RECORDED DATA:
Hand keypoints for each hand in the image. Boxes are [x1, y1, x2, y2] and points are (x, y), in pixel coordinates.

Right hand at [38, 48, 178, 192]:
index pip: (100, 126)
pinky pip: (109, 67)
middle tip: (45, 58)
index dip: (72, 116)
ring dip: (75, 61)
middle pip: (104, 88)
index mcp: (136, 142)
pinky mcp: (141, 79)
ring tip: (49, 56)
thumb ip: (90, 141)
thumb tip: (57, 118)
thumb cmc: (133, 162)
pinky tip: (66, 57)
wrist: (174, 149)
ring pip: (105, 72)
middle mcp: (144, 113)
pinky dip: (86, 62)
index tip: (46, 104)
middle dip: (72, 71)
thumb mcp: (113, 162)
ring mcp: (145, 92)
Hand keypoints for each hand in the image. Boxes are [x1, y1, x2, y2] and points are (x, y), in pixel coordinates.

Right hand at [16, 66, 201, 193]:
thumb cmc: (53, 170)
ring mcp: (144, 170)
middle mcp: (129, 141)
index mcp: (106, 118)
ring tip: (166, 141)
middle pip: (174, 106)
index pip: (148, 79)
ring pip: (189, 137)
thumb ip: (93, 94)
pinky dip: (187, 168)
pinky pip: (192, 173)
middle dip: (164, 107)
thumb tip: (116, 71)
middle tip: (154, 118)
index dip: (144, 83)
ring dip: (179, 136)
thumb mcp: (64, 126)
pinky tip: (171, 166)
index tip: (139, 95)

PROBLEM: Report all lines of the material that contain the word "thumb".

RESPONSE AREA:
thumb ip: (90, 141)
thumb tip: (57, 118)
thumb cmc: (133, 162)
thumb mcp: (113, 162)
thumb cmc: (53, 170)
thumb ip: (93, 94)
thumb tip: (116, 71)
thumb mcp: (64, 126)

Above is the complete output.